Is the browser monoculture inevitable or will Firefox hang in there?
Previously:
Mozilla Teases Chromium-Based Firefox, Then Pulls Back
Firefox Tops Microsoft Browser Market Share for First Time
Netmarketshare Claims Mozilla Firefox Usage Drops Below Ten Percent
Microsoft Intercepting Firefox, Chrome Installation on Windows 10 Insider Build
Microsoft Reportedly Building a Chromium-Based Web Browser to Replace Edge, and "Windows Lite" OS
Mozilla CEO Warns Microsoft's Switch to Chromium Will Give More Control of the Web to Google
Microsoft Employee Sparks Outrage by Suggesting Firefox Switch Browser Engine to Chromium
Mozilla Was "Outfoxed" by Google
Microsoft Edge Shares Privacy-Busting Telemetry, Research Alleges
(Score: 0) by Anonymous Coward on Wednesday August 05 2020, @04:02PM
You and I were talking about two different things. You explained what Google was doing to make Chrome eat Firefox's market share. I agree with everything you wrote. But my post was about what Mozilla was doing in a desperate and doomed attempt to fight back.

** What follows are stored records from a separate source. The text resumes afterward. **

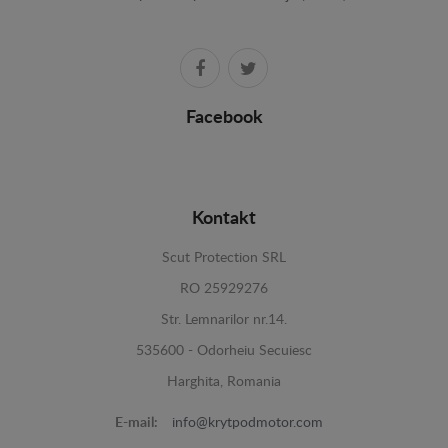
Facebook
Kontakt
Scut Protection SRL
RO 25929276
Str. Lemnarilor nr.14.
535600 - Odorheiu Secuiesc
Harghita, Romania
E-mail:
info@krytpodmotor.com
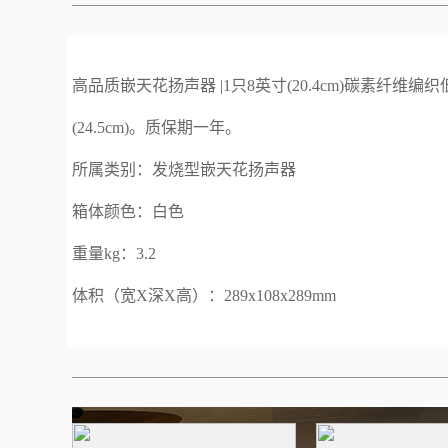
高品质嵌天花扬声器 |1只8英寸(20.4cm)碳素纤维编织低音单元，1只2
(24.5cm)。质保期一年。
所属类别：发烧型嵌天花扬声器
箱体颜色：白色
重量kg：3.2
体积（宽X深X高）：289x108x289mm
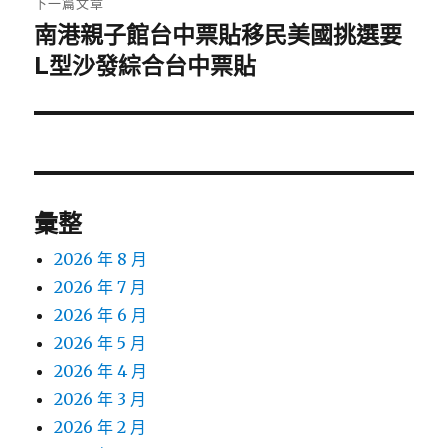
下一篇文章
南港親子館台中票貼移民美國挑選要
下
一
L型沙發綜合台中票貼
篇
文
章:
彙整
2026 年 8 月
2026 年 7 月
2026 年 6 月
2026 年 5 月
2026 年 4 月
2026 年 3 月
2026 年 2 月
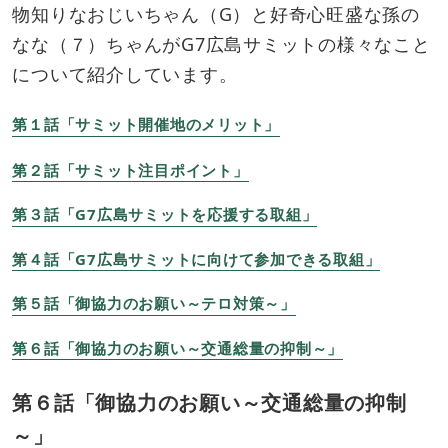
物知りなおじいちゃん（G）と好奇心旺盛な孫の
なな（７）ちゃんがG7広島サミットの様々なこと
について紹介しています。
第１話「サミット開催地のメリット」
第２話「サミット注目ポイント」
​第３話「G7広島サミットを応援する取組
」
第４話
「G7広島サミットに向けて参加できる取組」
第５話「御協力のお願い～テロ対策～​」
第６話「御協力のお願い～交通総量の抑制～」
第６話「御協力のお願い～交通総量の抑制
～」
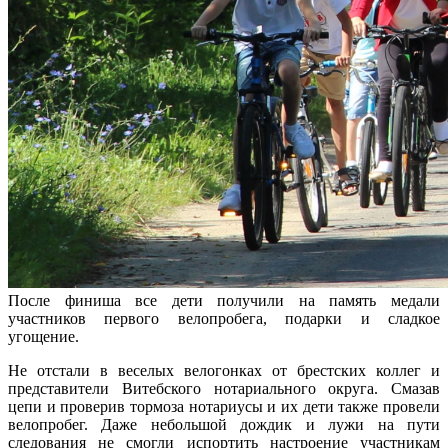
После финиша все дети получили на память медали
участников первого велопробега, подарки и сладкое
угощение.
Не отстали в веселых велогонках от брестских коллег и
представители Витебского нотариального округа. Смазав
цепи и проверив тормоза нотариусы и их дети также провели
велопробег. Даже небольшой дождик и лужи на пути
следования не смогли испортить настроение участникам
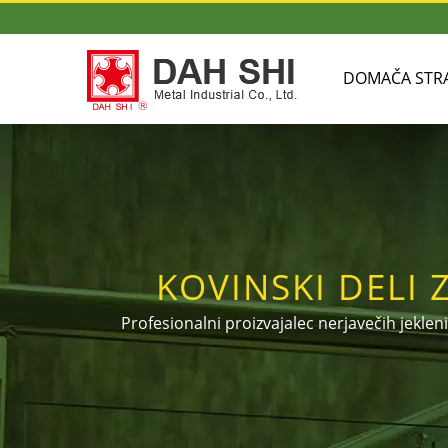
DOMAČA STR
KOVINSKI DELI 
ROČAJEV IZ MED
Profesionalni proizvajalec nerjavečih jekleni
popoln nabor spojev in dodatkov različnih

I really believe the Microsoft engineers and managers satisfied with the move from their own rendering engine to Blink think they're doing the right thing. It's absurd, they are letting Google succeed at controlling web standards in a way that Microsoft tried with Internet Explorer and failed.
I hate the bloated web. The task managers built into Chrome and Firefox desktop routinely show javascript-heavy websites I use consuming 200-800 MB of RAM for a single browser tab. The few JS-free sites I use, like sourcehut.org, consume less than 2MB of RAM per tab. However, offline-first Progressive Web Applications (PWAs), in some cases with WebAssembly, seem to be the only chance the world has of breaking free of proprietary software control. If you can do everything on your device that you care about in a browser, then you can jump between MacOS, iOS, Windows, Chrome OS, Android, desktop Linux, desktop *BSD, and so forth with no effort. I don't see any other practical way to protect users from platform lock-in. Microsoft seemed to be actually contributing to this kind of independence for a few years, but I think they've just ceded all of their power to Google.